Coinbase Global has given back its entire post-earnings recovery in less than a week, and the options market is now flashing its most defensive reading of the past year.
The options signal is the sharpest data point this week. The put/call ratio jumped to 0.87 on Tuesday — more than 3.6 standard deviations above its 20-day mean of 0.73, and the highest reading in 52 weeks outside the 0.90 peak. That is a dramatic acceleration from the already-elevated 0.75 flagged in last week's note, meaning hedging demand has intensified rather than faded as the stock fell. The prior note observed that defensive positioning had not unwound after the June 16 earnings print; it has since deepened materially.
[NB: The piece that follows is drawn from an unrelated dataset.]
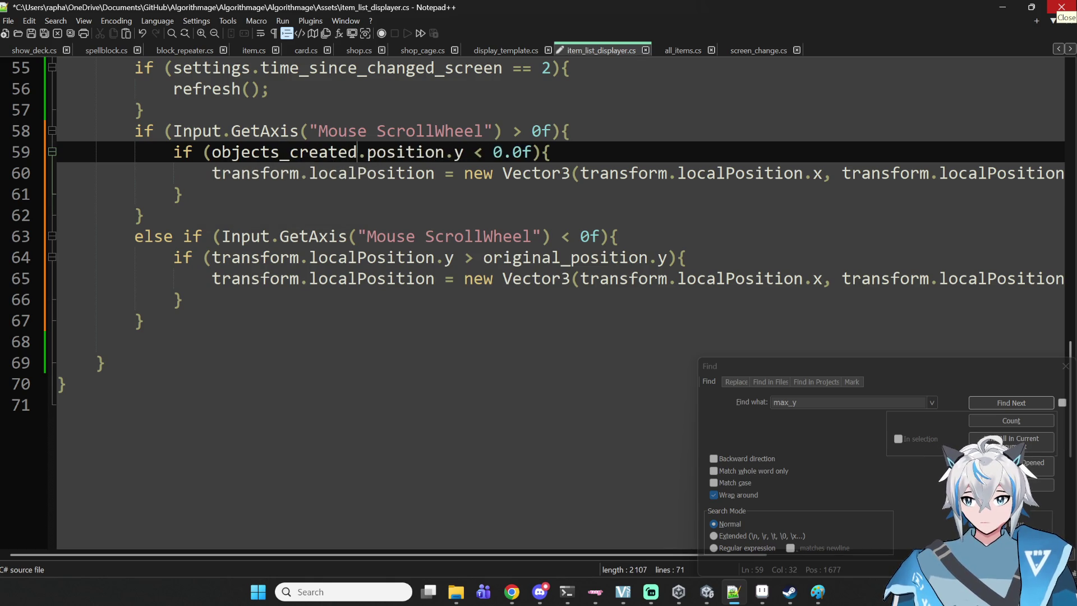
type("[")
type("objects")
The short interest picture adds context without amplifying the alarm. At 10.8% of free float, shorts remain a meaningful presence — but the trend is actually easing, down roughly 2.4% on the week and 7.2% over the past month. That means the put-buying spike is not being driven by new short-sellers piling in; it looks more like existing holders reaching for downside protection. Borrow conditions are consistent with that read: cost to borrow has edged up 13% on the week to 0.47%, but that is still cheap in absolute terms. Availability is loose at around 336% of short interest, well above the 52-week low of 255%, meaning the lending pool is not under any real stress.
The price action tells the story plainly. COIN closed at $158.18, down 4% on the day and 6.6% on the week — erasing the bounce from $152 that followed the June 16 earnings release described in last week's note. The stock is now 14.5% lower than a month ago. The peer group has broadly sold off too: GEMI fell 13.6% on the week, BLSH dropped 12.8%, and GLXY shed 6.8%, suggesting this is a sector-wide de-risking rather than anything specific to Coinbase. HOOD was the relative outperformer, up 5.2% on the week.
On the Street, the bulls remain louder than the bears — but a gap is opening between conviction and price. Five analysts reiterated Buy or Overweight ratings on June 17, with targets ranging from $220 to $280, all well above the current price. The mean target of $230 implies roughly 45% upside from here, a spread that reflects either genuine conviction or targets that haven't caught up with the drawdown. The neutral camp has been trimming: Baird cut its target twice in the past six weeks, landing at $142 — actually below the current price — while B. Riley reduced to $203 from $243 in early June. The factor scorecard adds nuance: the 30-day EPS momentum rank is very strong at 94th percentile, and the analyst recommendation divergence score also ranks 94th, indicating the bull-bear split is unusually wide relative to history. The short score of 56.5 has been grinding higher through the week, even as raw short interest has eased.
Valuation multiples have compressed with the stock. The PE has fallen roughly 11 points over 30 days to around 57x, and EV/EBITDA has come in to 15.3x. Those are not distressed levels for a crypto-infrastructure business growing forward EPS at triple-digit rates year-on-year, but they are sensitive to any deterioration in trading volumes — which is precisely what the bear case centres on. Bulls point to Coinbase's regulatory positioning and B2B expansion; bears argue product overlap with peers and declining retail engagement cap the growth runway.
The next scheduled event is Q2 earnings on August 6. Between now and then, the question is whether the options skew — now near its annual extreme — reflects genuine fundamental concern or simply a crowded hedge that unwinds if crypto prices stabilise.